Some jokes would surface recently. “My friends, we spent $2 million to study the DNA of bears in Montana. I don’t know whether that’s a criminal issue or a paternity issue,” he said, in a line he would repeat in his first debate with Obama.
McCain also blasted Alaska’s so-called “bridge to nowhere,” which Palin referred to in her convention address.
‘America first’
When McCain returned a year later, he was the party’s nominee, running neck-and-neck with Obama. Triumphal music played as he entered. Some in the audience waved flags.
McCain talked up the troop surge, an issue he has returned to in debates with Obama, whom he criticized for opposing the surge. “The strategy has succeeded and we’re winning,” he said. Although he rarely mentioned Obama by name, he criticized the troop withdrawal timetable Obama backs.
At the time, Georgia was under attack, an event he called “the first serious crisis since the Cold War.” McCain was laying out his “all of the above” energy strategy, and he ended his appearance with a hint of the “Country First” campaign slogan he would soon adopt.
“I guarantee you, I will put America first and I will never let you down,” he said.
Familiar points
At one point last year, McCain’s words sounded very much like those Obama would utter at the most recent debate.
Said McCain: “I think we passed up an opportunity after 9/11 when we told Americans to take a trip or go shopping. We should have said, ‘Join the Peace Corps. Join AmeriCorps. Join your neighborhood volunteer organizations. Serve America.’ And we could have had, and I still think we can, motivate young Americans to serve a cause greater than their self-interest.”

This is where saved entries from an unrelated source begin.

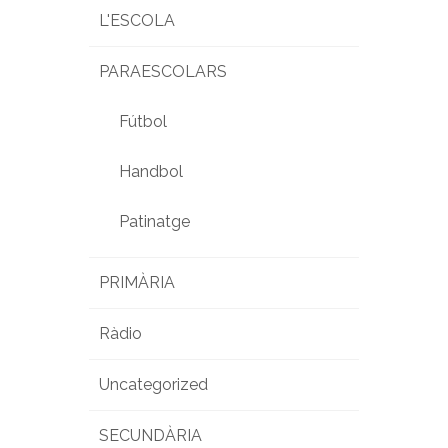
L'ESCOLA
PARAESCOLARS
Fútbol
Handbol
Patinatge
PRIMÀRIA
Ràdio
Uncategorized
SECUNDÀRIA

Said Obama: “You know, a lot of you remember the tragedy of 9/11 and where you were on that day, and, you know, how all of the country was ready to come together and make enormous changes to make us not only safer, but to make us a better country and a more unified country. And President Bush did some smart things at the outset, but one of the opportunities that was missed was, when he spoke to the American people, he said, ‘Go out and shop.’ That wasn’t the kind of call to service that I think the American people were looking for.”
Partisan and bipartisan
They were at their most partisan on Iraq.
“(Obama) was wrong,” McCain said in his latest appearance, “and I think he used his position on Iraq for political reasons to get the nomination of his party.”
Three years earlier, Obama had defended his stance.
“I specifically said in a speech in the Plaza in Chicago — about six months before the war was launched — I said, ‘I’m not on the Senate Intelligence Committee, but I don’t see any serious evidence of weapons of mass destruction. I don’t see a connection between Saddam Hussein and al-Qaida. This is going to cost us billions of dollars and thousands of lives, and we’ll fan the flames of anti-Americanism.’ And I think I’ve been pretty restrained in not saying ‘I told you so.’”
Often, though, in the rarified air of the Aspen Institute, the two struck far less partisan tones than in the heat of presidential debates. Obama criticized “ideological warfare.” One month later, McCain blasted the “rise of extremism in both parties.”